Just starting the Witches of Eastwick by John Updike.

John Updike astutely recognizes the modern American suburb, with its hypocritical social mores and superstitions, as a rich literary setting. Into this milieu he introduces the fantastical and invents a tale of what life would be like for three divorced and bored housewives, who happen to be witches, living in such a place -- the fictitious Eastwick, Rhode Island -- in the late 1960's. It's like Updike is channeling Nathaniel Hawthorne through "Rabbit Redux."
The women are Alexandra Spofford, a sculptress, Jane Smart, a cellist, and Sukie Rougemont, the local gossip columnist. They drink a lot, neglect their kids, have sex with married men, and cast spells to torment their enemies, who are usually their lovers' wives; they have the traditional witchlike manners of being vindictive, temperamental, and spiteful. They've never desired a man in common until they meet a vaguely devilish fellow named Darryl Van Horne who has bought an old mansion on the outskirts of town. Van Horne is quite mysterious: He's a Manhattanite, a pianist, a collector of tacky nouveau art, and a renegade scientist, trying to discover impossibly efficient methods of generating electricity. He takes an interest in Alexandra's crude little sculptures, accompanies Jane in some sonatas, and encourages Sukie to write novels. He invites them to play tennis (where their magic lends itself to some creative cheating) and partake of the orgiastic pleasures of his hot tub.
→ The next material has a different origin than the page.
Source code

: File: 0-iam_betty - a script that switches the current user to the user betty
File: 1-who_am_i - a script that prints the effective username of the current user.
The witches' auras induce strange and tragic effects on the lives of their lovers. Ed Parsley, the Unitarian minister, runs off to join the anti-war movement, leaving his churlish wife Brenda to take over the pulpit. Clyde Gabriel, the editor of Sukie's newspaper, is stuck with a gabby wife who gets her satisfaction from finding fault with everything. But it's the Gabriels' adult daughter Jenny that serves to drive a wedge between the witches and Van Horne. When Jenny shows up in town from Chicago, Sukie takes pity on the seemingly pathetic girl and invites her to join the "coven" at Van Horne's mansion. Jenny attracts Van Horne's amorous attentions, but his intentions, it turns out, confound even the witches' intuition.
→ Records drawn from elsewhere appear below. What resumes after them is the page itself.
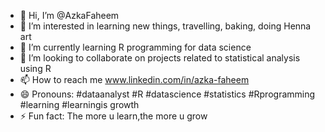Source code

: - 👋 Hi, I’m @AzkaFaheem
- 👀 I’m interested in learning new things, travelling, baking, doing Henna art
- 🌱 I’m currently learning R programming for data science
- 💞️ I’m looking to collaborate on projects related to statistical analysis using R
- 📫 How to reach me www.linkedin.com/in/azka-faheem
- 😄 Pronouns: #dataanalyst #R #datascience #statistics #Rprogramming #learning #learningis growth
- ⚡ Fun fact: The more u learn,the more u grow

<!---
AzkaFaheem/AzkaFaheem is a ✨ special ✨ repository because its `README.md` (this file) appears on your GitHub profile.
You can click the Preview link to take a look at your changes.
--->
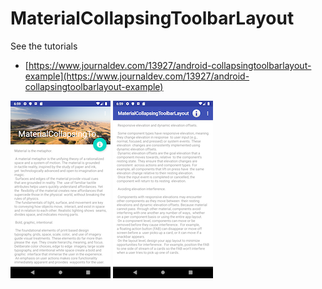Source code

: # MaterialCollapsingToolbarLayout

See the tutorials 

 * [https://www.journaldev.com/13927/android-collapsingtoolbarlayout-example](https://www.journaldev.com/13927/android-collapsingtoolbarlayout-example)

![](./art/result01.png)
![](./art/result02.png)


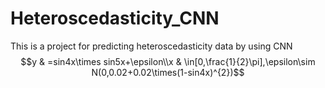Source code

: # Heteroscedasticity_CNN
This is a project for predicting heteroscedasticity data by using CNN
$$y & =sin4x\times sin5x+\epsilon\\x & \in[0,\frac{1}{2}\pi],\epsilon\sim N(0,0.02+0.02\times(1-sin4x)^{2})$$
Popular culture has interpreted the witch mystique as a form of feminine self-empowerment -- women willing themselves to be able to act in retribution or defense against men's hurtful actions -- so it makes sense that the witches in the novel imply that witchcraft is an untapped power all women have, particularly those who have been hurt by or are unhappy with the men in their lives. And it makes sense for Updike to have set the novel in the era of the Women's Movement of the 1960's, where witchcraft would have shed a new, different light on liberation. Are the witches of Eastwick liberated? Probably so, but it's too bad they're so miserable nonetheless.